#### [SOLICITUD ESCRITA 1]
Según el fragmento sobre la legalidad en Cataluña, ¿qué necesita también el Tribunal Constitucional para operar?

#### [FRAGMENTO PROPORCIONADO]
Ya conocemos la posición de Junts pel Sí: la legalidad real de Cataluña es la ignota del futuro. No es la española, ni la del Estatut, que forma parte de ella. Una y otra merecen el mismo desprecio. La legalidad real es la que vendrá. Esa no la conoce nadie. Por tanto, en estos momentos Cataluña carece de ley. Solo tiene voluntad política. Cada paso que dé el Parlament será una creatio ex nihilo. Eso significa que todos los ciudadanos de Cataluña carecerían potencialmente desde este mismo momento de derechos concretos. Todo será una cuestión de facto, de fiat, de hágase. Cataluña vivirá haciéndose al día.

Las sentencias que vengan del Constitucional no arreglan nada. Al contrario, confirmarán que no hay legalidad, como en el vacío anterior a la creación, pero ni la afirman ni la garantizan. Sus sentencias no pueden acabar con el poder del Parlament. No aplazan el futuro, no lo concretan ni lo preparan, no lo hacen previsible. Por eso resulta tan absurda la pretensión política de confiar en el Tribunal Constitucional para resolver el problema catalán. Esta idea, limitadamente democrática, es absurda hoy. El Tribunal Constitucional, para operar, también necesita una situación de consenso político, social y civil, que respalde sus decisiones. Ignorar esto implica hacer del citado tribunal una instancia política coactiva por sí misma, el sueño de una política autoritaria que quiere ocultar su responsabilidad para cargarla sobre un cuerpo de magistrados. Esa lógica es impotente.

#### [EXTRACTO DE DATOS]
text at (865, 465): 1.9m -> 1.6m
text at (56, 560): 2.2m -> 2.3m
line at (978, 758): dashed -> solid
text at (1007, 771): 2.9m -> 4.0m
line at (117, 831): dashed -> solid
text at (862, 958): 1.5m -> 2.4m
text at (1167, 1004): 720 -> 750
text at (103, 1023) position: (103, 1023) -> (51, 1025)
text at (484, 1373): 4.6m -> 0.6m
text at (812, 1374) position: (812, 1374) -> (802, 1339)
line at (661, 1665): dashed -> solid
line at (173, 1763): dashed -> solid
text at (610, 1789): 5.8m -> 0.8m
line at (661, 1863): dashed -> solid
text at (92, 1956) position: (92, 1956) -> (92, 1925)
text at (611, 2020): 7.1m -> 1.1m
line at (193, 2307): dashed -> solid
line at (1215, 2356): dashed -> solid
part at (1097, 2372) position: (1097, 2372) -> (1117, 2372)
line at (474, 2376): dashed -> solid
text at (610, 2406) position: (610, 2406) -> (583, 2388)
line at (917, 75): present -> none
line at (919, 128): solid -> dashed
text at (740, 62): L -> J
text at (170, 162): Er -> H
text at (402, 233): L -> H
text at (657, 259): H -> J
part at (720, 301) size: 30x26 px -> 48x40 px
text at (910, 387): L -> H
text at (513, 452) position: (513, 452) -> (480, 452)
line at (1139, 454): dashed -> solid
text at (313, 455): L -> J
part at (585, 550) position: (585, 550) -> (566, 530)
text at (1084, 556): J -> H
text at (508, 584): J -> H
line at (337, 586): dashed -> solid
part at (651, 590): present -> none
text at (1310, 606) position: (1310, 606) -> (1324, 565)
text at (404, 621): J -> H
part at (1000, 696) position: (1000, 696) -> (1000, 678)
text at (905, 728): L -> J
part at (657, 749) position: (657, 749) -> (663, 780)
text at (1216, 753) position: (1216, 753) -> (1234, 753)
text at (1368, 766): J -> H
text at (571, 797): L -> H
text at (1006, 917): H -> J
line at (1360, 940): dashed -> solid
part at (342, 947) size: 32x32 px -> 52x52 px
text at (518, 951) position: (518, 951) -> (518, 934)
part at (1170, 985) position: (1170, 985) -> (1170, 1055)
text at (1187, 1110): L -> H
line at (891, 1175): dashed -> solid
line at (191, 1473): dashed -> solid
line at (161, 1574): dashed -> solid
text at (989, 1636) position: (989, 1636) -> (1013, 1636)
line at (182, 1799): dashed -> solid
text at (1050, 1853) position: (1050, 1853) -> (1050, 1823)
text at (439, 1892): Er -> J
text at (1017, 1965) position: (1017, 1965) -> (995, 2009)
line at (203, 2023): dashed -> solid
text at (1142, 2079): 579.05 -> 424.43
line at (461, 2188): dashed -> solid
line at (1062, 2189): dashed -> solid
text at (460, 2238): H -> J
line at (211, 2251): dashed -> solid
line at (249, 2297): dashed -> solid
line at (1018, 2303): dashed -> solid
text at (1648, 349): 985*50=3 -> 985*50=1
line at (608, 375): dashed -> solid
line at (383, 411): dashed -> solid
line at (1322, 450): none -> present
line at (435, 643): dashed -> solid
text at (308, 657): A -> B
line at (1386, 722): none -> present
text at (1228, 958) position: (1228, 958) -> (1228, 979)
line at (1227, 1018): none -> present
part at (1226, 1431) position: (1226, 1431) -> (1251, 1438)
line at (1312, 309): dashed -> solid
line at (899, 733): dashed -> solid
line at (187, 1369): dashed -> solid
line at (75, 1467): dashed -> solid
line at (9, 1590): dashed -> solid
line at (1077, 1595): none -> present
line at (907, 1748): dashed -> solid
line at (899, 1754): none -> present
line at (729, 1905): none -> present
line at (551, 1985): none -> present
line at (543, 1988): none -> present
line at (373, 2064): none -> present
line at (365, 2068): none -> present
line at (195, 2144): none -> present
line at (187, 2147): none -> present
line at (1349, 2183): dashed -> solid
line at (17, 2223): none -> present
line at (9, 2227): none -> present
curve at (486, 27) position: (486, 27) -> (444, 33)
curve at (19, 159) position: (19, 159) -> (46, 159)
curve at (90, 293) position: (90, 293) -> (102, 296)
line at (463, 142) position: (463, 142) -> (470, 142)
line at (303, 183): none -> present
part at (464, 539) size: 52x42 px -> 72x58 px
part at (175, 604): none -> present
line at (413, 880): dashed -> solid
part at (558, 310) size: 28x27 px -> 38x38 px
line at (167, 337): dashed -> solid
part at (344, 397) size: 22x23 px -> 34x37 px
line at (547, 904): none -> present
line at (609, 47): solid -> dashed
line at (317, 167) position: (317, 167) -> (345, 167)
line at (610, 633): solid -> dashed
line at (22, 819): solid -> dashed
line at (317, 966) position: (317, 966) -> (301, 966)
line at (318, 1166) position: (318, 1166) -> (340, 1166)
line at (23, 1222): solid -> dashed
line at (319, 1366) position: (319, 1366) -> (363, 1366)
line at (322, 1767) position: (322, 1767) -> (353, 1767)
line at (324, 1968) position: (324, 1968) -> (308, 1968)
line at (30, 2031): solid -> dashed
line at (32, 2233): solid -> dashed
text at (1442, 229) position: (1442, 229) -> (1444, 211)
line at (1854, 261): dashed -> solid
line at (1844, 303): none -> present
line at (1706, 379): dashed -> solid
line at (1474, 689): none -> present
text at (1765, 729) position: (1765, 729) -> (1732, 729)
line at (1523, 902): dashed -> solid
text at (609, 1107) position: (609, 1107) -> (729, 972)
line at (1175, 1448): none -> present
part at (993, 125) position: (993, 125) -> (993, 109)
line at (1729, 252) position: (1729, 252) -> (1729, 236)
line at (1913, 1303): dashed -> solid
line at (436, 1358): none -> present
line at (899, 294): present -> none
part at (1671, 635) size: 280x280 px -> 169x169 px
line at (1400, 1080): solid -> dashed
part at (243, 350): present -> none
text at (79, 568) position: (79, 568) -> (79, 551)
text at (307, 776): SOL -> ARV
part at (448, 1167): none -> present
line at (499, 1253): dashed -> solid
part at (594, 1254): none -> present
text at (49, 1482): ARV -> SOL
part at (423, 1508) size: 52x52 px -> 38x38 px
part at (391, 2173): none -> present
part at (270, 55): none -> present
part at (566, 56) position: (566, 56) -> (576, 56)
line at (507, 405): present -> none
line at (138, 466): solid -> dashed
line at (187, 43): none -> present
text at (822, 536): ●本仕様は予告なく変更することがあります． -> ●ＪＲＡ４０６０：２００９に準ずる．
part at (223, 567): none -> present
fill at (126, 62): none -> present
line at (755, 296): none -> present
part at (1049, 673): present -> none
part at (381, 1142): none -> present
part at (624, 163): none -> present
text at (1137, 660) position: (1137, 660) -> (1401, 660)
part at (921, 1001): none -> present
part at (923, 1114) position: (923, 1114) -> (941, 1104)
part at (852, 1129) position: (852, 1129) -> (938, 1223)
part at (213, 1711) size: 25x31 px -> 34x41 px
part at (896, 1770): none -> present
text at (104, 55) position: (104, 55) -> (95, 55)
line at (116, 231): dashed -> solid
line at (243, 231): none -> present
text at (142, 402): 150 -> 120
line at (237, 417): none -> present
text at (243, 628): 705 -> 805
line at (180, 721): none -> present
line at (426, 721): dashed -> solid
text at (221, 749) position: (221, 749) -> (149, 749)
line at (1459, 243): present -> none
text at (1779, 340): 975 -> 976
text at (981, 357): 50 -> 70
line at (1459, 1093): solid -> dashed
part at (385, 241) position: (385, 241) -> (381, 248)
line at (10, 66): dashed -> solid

#### [SOLICITUD ESCRITA 2]
Cambia cada "dashed" por "dotted" en todo lo que va desde el inicio de los registros hasta la línea que contiene "text at (812, 1374)", ambas incluidas, sin alterar nada más. Entrega solo esas líneas de los registros.

#### [RESPUESTA 1]
Una situación de consenso político, social y civil que respalde sus decisiones.

#### [RESPUESTA 2]
text at (865, 465): 1.9m -> 1.6m
text at (56, 560): 2.2m -> 2.3m
line at (978, 758): dotted -> solid
text at (1007, 771): 2.9m -> 4.0m
line at (117, 831): dotted -> solid
text at (862, 958): 1.5m -> 2.4m
text at (1167, 1004): 720 -> 750
text at (103, 1023) position: (103, 1023) -> (51, 1025)
text at (484, 1373): 4.6m -> 0.6m
text at (812, 1374) position: (812, 1374) -> (802, 1339)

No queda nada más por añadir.